Task ::
Retype the records below from their first line through the line holding "(de 2 votos)", including both ends and no pictures.

Excerpted data ::

++++

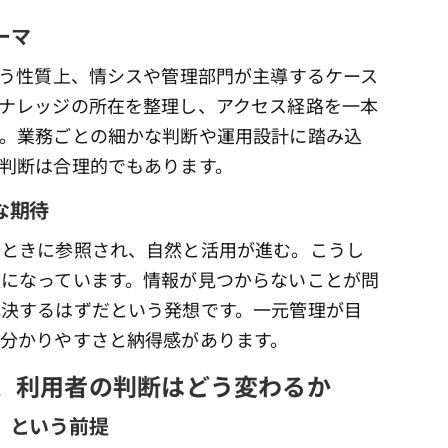
ーマ
いう性質上、情シスや管理部門が主導するケース
ナレッジの所在を整理し、アクセス経路を一本
。業務ごとの細かな判断や運用設計に踏み込
判断は合理的でもあります。
な期待
なときに参照され、自然と活用が進む。こうし
になっています。情報が見つからないことが問
決するはずだという発想です。一元管理が目
分かりやすさと納得感があります。
に、利用者の判断はどう変わるか
」という前提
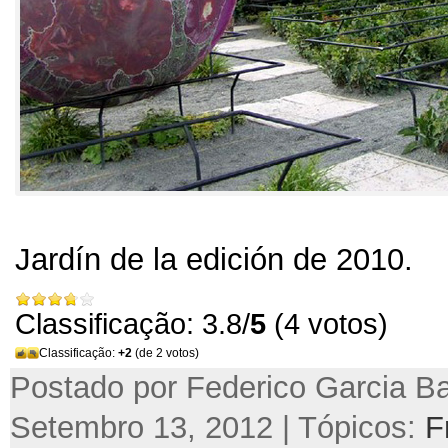
Jardín de la edición de
2010.
Classificação: 3.8/
5
(4 votos)
Classificação:
+2
(de 2 votos)
Postado por Federico Garcia Ba
Setembro 13, 2012 | Tópicos:
F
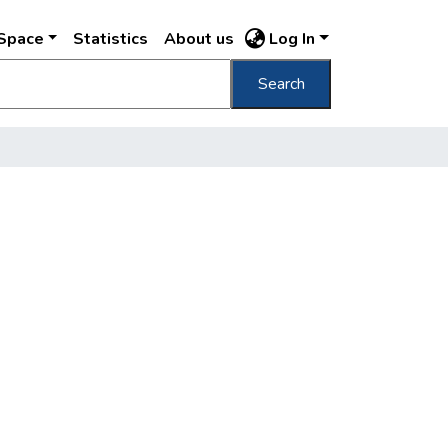
DSpace
Statistics
About us
Log In
Search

++++

Task output ::
ーマ
いう性質上、情シスや管理部門が主導するケース
ナレッジの所在を整理し、アクセス経路を一本
。業務ごとの細かな判断や運用設計に踏み込
判断は合理的でもあります。
な期待
なときに参照され、自然と活用が進む。こうし
になっています。情報が見つからないことが問
決するはずだという発想です。一元管理が目
分かりやすさと納得感があります。
に、利用者の判断はどう変わるか
」という前提
Jardín de la edición de
2010.
Classificação: 3.8/
5
(4 votos)
Classificação:
+2
(de 2 votos)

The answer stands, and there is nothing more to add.